Are there any ideas as to what can be done to prevent graphs with flaws such as these (which run the risk of misinforming people) from surfacing? We're winning half the battle by recognizing these flaws and exposing them, but how can we take it a step further and actually transform the information graphic industry to the point where we see less and less of these flaws?

Looking forward to reading any ideas. (Perhaps this question has been asked before and in response to this question, action is already taking place that I may not be aware of...)


Paula: Thanks for affirming the spirit of this blog... my tagline is recycling. In most cases, I take the raw materials and create improved charts. If you scroll through the old posts, you will find many examples of how to do better. For this particular post, I haven't been able to understand the data so I can't do much about it.


Kaiser, Thank You very much for your reply. I appreciate it and, your blog.

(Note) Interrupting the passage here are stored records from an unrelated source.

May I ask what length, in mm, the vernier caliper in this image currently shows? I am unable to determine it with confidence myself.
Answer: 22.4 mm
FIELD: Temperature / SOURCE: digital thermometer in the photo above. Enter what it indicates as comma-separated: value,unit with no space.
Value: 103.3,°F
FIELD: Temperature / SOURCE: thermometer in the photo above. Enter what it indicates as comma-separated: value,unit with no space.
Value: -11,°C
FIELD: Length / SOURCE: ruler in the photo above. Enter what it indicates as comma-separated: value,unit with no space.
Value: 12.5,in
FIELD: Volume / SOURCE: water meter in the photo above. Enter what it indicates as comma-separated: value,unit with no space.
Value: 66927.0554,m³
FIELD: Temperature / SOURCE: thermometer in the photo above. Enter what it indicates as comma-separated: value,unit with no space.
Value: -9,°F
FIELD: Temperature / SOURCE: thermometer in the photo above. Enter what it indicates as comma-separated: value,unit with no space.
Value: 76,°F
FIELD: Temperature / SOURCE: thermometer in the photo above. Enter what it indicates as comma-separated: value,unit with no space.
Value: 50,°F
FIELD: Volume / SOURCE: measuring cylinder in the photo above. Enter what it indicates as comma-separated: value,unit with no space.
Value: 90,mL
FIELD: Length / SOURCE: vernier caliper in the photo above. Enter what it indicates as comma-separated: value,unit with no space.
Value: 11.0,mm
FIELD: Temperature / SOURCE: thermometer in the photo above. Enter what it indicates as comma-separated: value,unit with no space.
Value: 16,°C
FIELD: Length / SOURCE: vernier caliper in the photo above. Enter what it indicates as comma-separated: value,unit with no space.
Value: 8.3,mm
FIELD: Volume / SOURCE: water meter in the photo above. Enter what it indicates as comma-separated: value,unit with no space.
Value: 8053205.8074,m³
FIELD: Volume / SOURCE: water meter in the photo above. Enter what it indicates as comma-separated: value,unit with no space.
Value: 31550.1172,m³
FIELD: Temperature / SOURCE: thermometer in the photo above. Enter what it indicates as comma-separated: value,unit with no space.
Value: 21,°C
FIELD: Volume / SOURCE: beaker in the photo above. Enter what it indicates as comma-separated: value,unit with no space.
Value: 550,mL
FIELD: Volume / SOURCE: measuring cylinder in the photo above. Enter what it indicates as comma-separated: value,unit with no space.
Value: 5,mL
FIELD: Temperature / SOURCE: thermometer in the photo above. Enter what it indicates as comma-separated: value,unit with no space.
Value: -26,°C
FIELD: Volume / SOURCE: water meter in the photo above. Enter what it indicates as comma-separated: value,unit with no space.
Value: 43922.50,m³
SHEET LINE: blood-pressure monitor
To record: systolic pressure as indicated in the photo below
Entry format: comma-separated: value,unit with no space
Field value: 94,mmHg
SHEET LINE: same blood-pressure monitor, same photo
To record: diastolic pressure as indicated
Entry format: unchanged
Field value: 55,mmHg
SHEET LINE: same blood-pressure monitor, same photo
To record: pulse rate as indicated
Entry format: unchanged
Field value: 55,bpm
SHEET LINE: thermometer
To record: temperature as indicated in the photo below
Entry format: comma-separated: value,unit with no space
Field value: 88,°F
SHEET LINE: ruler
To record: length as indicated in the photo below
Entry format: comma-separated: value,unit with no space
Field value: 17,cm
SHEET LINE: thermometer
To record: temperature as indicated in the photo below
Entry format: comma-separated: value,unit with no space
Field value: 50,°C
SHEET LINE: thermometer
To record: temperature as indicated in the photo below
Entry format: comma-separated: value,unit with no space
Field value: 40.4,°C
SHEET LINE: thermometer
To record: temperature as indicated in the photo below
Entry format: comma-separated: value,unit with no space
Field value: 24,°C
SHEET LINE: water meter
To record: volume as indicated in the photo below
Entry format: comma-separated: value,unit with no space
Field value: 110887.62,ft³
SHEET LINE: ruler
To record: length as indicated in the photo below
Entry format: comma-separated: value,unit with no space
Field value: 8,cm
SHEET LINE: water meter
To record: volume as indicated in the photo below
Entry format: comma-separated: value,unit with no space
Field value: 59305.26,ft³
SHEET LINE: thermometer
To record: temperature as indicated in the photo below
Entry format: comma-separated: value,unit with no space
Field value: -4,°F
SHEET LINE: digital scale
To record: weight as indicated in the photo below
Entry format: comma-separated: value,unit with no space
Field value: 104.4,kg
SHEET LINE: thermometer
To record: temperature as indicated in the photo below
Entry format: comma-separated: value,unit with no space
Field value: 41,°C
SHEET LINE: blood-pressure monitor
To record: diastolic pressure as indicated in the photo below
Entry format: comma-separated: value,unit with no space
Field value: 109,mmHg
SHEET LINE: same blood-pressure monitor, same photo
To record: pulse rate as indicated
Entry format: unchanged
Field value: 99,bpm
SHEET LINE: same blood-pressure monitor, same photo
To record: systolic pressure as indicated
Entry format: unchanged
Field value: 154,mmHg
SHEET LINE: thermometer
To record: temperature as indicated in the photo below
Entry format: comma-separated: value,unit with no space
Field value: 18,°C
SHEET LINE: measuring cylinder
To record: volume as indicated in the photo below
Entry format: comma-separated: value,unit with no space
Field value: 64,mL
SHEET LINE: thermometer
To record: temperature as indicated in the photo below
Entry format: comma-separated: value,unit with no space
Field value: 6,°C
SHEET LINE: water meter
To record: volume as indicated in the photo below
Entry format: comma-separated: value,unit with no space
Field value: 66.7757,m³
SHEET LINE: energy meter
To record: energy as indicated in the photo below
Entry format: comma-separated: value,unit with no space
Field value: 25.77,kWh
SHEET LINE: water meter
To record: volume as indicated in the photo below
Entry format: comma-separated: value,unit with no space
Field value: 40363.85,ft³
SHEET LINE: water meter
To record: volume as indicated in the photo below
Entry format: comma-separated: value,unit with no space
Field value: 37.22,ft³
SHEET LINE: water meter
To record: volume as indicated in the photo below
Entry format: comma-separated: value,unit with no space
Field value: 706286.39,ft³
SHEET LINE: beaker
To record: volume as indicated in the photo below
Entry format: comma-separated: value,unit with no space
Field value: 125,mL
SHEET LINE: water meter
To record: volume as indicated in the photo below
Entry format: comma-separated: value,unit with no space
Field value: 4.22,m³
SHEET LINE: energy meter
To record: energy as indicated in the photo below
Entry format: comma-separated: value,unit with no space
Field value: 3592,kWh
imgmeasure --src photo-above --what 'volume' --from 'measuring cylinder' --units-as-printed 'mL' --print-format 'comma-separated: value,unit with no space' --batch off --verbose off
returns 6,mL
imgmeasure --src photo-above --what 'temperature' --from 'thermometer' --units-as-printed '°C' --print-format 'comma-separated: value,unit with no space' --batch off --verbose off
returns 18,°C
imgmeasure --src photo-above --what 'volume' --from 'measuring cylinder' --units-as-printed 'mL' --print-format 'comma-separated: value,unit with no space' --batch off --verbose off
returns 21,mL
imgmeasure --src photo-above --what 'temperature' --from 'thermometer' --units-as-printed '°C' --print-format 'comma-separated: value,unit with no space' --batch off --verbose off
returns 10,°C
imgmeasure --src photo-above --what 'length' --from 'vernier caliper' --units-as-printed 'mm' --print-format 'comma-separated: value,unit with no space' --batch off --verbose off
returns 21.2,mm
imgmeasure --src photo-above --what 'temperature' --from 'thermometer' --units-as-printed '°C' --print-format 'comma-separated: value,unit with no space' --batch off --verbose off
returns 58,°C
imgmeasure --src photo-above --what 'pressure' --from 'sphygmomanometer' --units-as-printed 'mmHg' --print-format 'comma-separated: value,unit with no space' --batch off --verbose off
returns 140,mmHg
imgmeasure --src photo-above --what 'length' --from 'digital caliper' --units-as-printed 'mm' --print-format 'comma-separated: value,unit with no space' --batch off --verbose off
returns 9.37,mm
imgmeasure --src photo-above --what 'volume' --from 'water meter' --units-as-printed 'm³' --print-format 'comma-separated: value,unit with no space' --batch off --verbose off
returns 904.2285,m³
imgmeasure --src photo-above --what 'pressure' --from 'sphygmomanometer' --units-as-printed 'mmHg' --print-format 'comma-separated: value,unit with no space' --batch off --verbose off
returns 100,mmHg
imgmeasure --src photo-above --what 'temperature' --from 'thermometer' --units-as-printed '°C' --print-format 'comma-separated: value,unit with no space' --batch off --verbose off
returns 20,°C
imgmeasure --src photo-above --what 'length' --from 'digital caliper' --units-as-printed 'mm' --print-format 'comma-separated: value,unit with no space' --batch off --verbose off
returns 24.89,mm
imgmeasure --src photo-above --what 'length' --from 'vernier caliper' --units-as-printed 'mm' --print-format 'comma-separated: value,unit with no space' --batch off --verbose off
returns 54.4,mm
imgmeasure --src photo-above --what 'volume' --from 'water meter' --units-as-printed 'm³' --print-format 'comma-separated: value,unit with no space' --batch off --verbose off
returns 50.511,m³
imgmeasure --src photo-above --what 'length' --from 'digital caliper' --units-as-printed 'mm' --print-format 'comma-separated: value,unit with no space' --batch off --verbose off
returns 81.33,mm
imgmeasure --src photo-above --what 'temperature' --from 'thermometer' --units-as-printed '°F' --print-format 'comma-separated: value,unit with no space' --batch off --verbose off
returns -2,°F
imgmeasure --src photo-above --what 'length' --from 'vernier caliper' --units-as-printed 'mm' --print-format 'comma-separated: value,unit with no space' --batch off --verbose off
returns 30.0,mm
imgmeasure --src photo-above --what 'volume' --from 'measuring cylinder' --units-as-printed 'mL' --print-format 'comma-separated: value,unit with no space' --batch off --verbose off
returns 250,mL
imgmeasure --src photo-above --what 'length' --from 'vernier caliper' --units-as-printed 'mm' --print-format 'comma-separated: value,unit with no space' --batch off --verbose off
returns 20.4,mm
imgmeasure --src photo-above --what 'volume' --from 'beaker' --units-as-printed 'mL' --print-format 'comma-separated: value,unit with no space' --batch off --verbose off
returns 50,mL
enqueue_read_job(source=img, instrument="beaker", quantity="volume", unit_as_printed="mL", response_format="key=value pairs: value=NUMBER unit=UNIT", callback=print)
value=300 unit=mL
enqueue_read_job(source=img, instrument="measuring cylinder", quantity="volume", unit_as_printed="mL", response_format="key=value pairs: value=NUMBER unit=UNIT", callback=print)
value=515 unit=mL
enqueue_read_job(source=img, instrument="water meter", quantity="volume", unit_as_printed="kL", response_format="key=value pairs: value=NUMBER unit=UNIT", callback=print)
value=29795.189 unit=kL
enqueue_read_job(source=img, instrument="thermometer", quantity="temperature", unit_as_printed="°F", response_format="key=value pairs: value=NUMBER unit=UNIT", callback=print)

Yes, I tried reading through the World Happiness Report and I also found that it was hard to understand the data. I also noticed that on some of the graphs they used, they had footnotes as to how they went about their questioning, etc. However, for these examples provided in the post, they did not have any footnotes-I was hoping the notes could help clarify some of the confusion.

I will scroll more through the old posts. Thank You!


Were spoiled here in North America. We have to much opportunity and we can't see it because we have it to easy. We are so motivated by superficial means. We need to sit back and appropriate everything we have. How can you truly enjoy life if you don't appropriate it?